AHBs are independent, not for profit organisations. Many are registered charities. The Register of Approved Housing Bodies sets out a list of all the current AHBs (of which there are currently more than 500). Many of these are small organisations dealing with a small number of units.

Once approved as an AHB to make units available for social housing, the AHB must enter into a payment and availability agreement ("P&A Agreement") with the relevant housing authority which in turn makes the units available to housing authority nominees. In return for making units available, the AHBs receive either monthly or quarterly payments.


The RAS is an independent scheme allowing persons who have been in receipt of rent supplement (a State based support paid as a contribution to a person's rent) to reside in scheme approved accommodation. Local authorities enter into contracts with landlords to provide housing for an agreed term. Under RAS the properties are provided by landlords (not by the local authority). Persons under the RAS may pay a contribution to the rent but that contribution is paid to the local authority. To be eligible for RAS, landlords must register with the Private Residential Tenancies Board. The properties must also meet certain minimum standards for private rental accommodation set out in the Housing (Standards for Rented Houses) Regulations, 2017 which came into effect on 1 July 2017.

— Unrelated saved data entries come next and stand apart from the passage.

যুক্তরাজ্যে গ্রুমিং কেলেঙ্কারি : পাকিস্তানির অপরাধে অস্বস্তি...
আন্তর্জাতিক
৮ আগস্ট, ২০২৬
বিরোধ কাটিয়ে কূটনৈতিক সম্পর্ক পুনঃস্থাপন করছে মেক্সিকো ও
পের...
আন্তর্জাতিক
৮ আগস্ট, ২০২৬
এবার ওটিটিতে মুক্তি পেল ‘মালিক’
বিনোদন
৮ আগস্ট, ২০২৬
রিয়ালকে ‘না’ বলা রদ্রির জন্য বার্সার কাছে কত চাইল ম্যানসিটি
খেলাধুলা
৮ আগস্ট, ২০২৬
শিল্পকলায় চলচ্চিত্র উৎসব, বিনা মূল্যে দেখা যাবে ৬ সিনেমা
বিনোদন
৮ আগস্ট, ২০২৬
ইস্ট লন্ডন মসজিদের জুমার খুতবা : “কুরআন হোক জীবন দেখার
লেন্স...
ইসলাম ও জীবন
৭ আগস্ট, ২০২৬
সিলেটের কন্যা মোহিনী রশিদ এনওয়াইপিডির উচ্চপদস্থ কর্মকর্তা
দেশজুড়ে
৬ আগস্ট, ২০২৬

The Housing Agency is effectively a centre of expertise and support function to assist local authorities, AHBs and the Department of Housing, Planning, Community and Local Government in delivering affordable housing. In 2013, the Housing Agency was given interim responsibility for regulating AHBs under a voluntary regulation code.


The Housing Finance Agency ("HFA") is a statutory company established under the Housing Finance Agency Act, 1981. The HFA provides loans to local authorities and AHBs. The HFA is a self-funding entity currently and sources funding from lenders and capital markets. HFA funding is currently considered to be on balance sheet.

Finance Mechanisms and Budget 2018


Currently a significant proportion of social and affordable housing is developed by AHBs using HFA funding.


The Capital Advance Leasing Facility ("CALF") is available to AHBs. It can provide up to 30% of the capital cost of a development upfront. The CALF loan can effectively be a cashflow loan available at the early stage of development of units to assist in securing more significant capital from either the HFA or private funders.


For tenants in long term rented accommodation in receipt of rent supplement, the Housing Assistance Payment Scheme ("HAP"), provides that a HAP payment is to be paid directly by the local authority to the landlord. This is notwithstanding that a HAP tenant's contract is directly with the relevant landlord not with the local authority (unlike other schemes). HAP tenants have to find their own HAP approved landlord and accommodation.

The HAP will effectively replace RAS (by combining the old rent supplement and RAS for long term accommodation need).


Build to Rent is not really an established mechanism in Ireland for house supply. The market activation measures to date in Ireland include a recent Government circular (Circular (PL 11/2016; APH 5/2016) from October 2016 where planning authorities are expressly required to "prioritise all necessary actions to deliver build-to-rent housing". To date no specific aggregated funding mechanism has been put in place to support this prioritisation (unlike in the UK) so this sector is still in its infancy/emerging here.


On 10 October 2017 the Government introduced a number of measures aimed at boosting house supply:

  • HAP to be increased by 149 million
  • HAP PlaceFinder to assist those in emergency accommodation to transfer to HAP approved accommodation
  • Additional 500m in capital expenditure for house building
  • Establishment of House Building Finance Ireland(`HBFI') (using 750 million from the Irish Strategic Investment Fund).

The expansion of HAP, which provides for state payments directly to landlords will be attractive to investors and funders prepared to fund based on sovereign risk.

The impact of HBFI adds liquidity to a sector where liquidity does not appear to be an issue. If it is structured on an off balance sheet basis it does offer significant scope for further investment.